• **DIRECTIONS**
Pull out every line below containing the word "lines".

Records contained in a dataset
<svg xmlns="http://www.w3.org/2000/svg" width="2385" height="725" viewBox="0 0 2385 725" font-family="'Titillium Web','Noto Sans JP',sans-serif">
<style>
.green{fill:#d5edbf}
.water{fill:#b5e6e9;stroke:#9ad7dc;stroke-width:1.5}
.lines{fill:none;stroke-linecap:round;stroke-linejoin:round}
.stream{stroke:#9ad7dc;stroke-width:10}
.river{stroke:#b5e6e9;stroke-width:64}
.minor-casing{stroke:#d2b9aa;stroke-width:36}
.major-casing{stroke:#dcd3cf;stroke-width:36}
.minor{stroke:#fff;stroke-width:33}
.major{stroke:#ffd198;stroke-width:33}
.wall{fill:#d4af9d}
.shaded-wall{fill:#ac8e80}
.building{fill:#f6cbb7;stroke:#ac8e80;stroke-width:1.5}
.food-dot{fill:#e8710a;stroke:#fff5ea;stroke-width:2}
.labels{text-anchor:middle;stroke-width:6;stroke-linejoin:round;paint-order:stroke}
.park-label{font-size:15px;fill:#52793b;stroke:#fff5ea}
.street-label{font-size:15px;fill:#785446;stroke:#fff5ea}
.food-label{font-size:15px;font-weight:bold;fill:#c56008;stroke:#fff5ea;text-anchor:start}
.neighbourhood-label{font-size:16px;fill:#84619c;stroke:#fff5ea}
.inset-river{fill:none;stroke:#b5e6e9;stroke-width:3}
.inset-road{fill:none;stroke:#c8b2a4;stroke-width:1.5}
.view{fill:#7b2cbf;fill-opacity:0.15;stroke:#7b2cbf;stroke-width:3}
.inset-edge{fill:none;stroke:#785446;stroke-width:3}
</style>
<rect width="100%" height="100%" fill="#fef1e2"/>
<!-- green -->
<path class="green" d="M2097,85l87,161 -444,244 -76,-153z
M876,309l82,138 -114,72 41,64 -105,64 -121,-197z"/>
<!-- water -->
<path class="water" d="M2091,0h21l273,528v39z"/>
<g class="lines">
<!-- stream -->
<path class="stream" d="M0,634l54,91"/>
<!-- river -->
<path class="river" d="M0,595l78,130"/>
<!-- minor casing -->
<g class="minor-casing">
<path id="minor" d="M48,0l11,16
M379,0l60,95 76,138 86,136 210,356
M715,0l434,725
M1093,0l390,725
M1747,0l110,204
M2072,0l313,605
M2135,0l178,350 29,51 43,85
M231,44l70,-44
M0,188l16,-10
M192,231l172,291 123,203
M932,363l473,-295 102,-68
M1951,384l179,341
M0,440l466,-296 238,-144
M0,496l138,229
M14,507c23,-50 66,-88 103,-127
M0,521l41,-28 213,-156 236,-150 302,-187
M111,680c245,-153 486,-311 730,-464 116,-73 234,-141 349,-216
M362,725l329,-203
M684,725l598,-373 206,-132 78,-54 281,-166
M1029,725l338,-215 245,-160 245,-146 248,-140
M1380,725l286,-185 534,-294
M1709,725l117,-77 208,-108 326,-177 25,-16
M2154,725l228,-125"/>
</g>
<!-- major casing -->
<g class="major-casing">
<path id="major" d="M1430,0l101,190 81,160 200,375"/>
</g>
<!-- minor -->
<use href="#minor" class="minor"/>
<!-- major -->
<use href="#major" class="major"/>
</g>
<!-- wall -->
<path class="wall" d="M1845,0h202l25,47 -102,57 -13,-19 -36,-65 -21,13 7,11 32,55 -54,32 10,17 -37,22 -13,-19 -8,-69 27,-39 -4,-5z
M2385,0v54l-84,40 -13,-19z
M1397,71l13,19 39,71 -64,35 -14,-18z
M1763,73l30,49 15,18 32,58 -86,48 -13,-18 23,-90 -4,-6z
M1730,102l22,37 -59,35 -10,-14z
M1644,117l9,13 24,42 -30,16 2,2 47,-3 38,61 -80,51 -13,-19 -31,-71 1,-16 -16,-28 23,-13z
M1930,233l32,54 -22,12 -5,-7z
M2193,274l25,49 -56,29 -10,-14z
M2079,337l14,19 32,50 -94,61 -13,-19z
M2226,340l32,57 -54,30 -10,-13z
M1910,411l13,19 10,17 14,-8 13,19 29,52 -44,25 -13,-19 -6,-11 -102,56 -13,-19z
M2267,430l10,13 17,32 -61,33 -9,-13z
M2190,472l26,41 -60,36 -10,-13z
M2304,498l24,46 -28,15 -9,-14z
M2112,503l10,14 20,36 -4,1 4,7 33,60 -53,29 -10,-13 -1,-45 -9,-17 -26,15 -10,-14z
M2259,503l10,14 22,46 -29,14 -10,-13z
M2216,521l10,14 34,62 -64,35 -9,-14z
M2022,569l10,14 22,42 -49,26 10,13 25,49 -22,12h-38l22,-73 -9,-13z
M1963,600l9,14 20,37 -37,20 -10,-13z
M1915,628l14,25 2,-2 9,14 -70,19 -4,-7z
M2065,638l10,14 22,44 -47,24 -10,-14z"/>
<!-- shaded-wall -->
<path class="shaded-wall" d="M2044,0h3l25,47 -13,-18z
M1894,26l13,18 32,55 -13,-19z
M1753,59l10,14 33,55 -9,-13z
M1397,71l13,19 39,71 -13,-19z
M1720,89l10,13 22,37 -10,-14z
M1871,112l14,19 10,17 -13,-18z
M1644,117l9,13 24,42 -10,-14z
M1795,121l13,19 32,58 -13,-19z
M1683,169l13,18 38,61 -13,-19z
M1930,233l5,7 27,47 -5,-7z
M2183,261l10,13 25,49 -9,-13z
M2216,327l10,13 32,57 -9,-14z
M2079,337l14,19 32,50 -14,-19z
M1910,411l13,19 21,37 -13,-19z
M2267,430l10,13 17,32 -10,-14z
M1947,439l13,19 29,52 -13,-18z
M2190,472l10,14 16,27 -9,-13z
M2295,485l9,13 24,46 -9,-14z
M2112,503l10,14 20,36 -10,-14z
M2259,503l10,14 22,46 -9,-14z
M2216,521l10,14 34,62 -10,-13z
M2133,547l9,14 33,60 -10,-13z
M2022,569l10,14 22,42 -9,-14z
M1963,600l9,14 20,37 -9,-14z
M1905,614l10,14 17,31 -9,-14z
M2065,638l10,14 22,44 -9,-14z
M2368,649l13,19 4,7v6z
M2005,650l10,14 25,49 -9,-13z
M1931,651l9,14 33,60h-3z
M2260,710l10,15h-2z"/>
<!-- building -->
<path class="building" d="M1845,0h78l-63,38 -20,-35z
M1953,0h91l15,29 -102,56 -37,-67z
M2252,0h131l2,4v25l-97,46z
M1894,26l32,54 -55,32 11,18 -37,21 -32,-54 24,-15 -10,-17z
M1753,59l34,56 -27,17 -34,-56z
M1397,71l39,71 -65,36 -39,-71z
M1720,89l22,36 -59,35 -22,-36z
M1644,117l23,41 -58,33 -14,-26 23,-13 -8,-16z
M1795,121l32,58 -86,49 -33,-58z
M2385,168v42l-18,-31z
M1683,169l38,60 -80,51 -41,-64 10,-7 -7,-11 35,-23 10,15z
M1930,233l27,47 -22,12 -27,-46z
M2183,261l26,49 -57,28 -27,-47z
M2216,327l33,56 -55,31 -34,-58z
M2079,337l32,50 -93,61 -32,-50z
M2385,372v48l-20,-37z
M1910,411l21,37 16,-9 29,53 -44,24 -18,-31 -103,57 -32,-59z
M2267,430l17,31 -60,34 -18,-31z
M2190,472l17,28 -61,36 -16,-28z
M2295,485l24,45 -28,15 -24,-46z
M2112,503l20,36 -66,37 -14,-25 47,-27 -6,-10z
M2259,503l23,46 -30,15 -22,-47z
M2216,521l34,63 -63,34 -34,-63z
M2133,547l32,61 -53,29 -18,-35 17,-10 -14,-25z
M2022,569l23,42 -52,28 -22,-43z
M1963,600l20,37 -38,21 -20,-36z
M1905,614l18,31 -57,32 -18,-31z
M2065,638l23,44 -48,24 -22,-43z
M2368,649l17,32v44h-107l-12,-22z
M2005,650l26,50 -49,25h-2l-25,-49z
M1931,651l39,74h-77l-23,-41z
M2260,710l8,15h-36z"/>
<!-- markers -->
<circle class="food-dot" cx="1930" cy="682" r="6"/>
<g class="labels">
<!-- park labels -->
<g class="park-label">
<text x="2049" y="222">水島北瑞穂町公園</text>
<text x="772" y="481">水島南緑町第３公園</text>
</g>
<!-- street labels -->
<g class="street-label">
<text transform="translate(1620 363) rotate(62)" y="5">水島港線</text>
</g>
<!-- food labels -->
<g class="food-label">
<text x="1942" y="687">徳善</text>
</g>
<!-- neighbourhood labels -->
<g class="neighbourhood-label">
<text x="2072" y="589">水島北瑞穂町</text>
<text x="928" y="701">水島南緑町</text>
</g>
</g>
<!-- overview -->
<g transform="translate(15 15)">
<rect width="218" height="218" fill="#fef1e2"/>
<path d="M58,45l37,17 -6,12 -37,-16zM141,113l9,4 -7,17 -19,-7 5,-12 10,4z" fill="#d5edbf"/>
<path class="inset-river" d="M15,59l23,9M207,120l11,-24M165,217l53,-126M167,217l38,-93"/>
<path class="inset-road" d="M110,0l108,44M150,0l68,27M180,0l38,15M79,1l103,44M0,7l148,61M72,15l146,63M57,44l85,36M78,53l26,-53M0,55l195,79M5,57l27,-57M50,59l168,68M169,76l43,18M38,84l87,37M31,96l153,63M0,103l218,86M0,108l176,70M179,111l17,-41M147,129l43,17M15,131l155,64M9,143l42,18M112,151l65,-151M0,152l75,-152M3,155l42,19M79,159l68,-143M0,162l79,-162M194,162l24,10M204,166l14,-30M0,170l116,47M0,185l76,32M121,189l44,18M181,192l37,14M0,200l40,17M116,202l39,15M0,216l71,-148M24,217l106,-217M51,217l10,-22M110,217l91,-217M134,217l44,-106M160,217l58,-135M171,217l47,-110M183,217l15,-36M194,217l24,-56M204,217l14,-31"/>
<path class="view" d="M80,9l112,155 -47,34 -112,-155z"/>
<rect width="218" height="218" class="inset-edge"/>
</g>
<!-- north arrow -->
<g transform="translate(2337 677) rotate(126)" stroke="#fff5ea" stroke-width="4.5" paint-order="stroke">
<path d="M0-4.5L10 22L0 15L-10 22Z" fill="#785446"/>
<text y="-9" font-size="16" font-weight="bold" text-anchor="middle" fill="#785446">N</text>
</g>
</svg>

• **EXERCISE OUTPUT**
.lines{fill:none;stroke-linecap:round;stroke-linejoin:round}
<g class="lines">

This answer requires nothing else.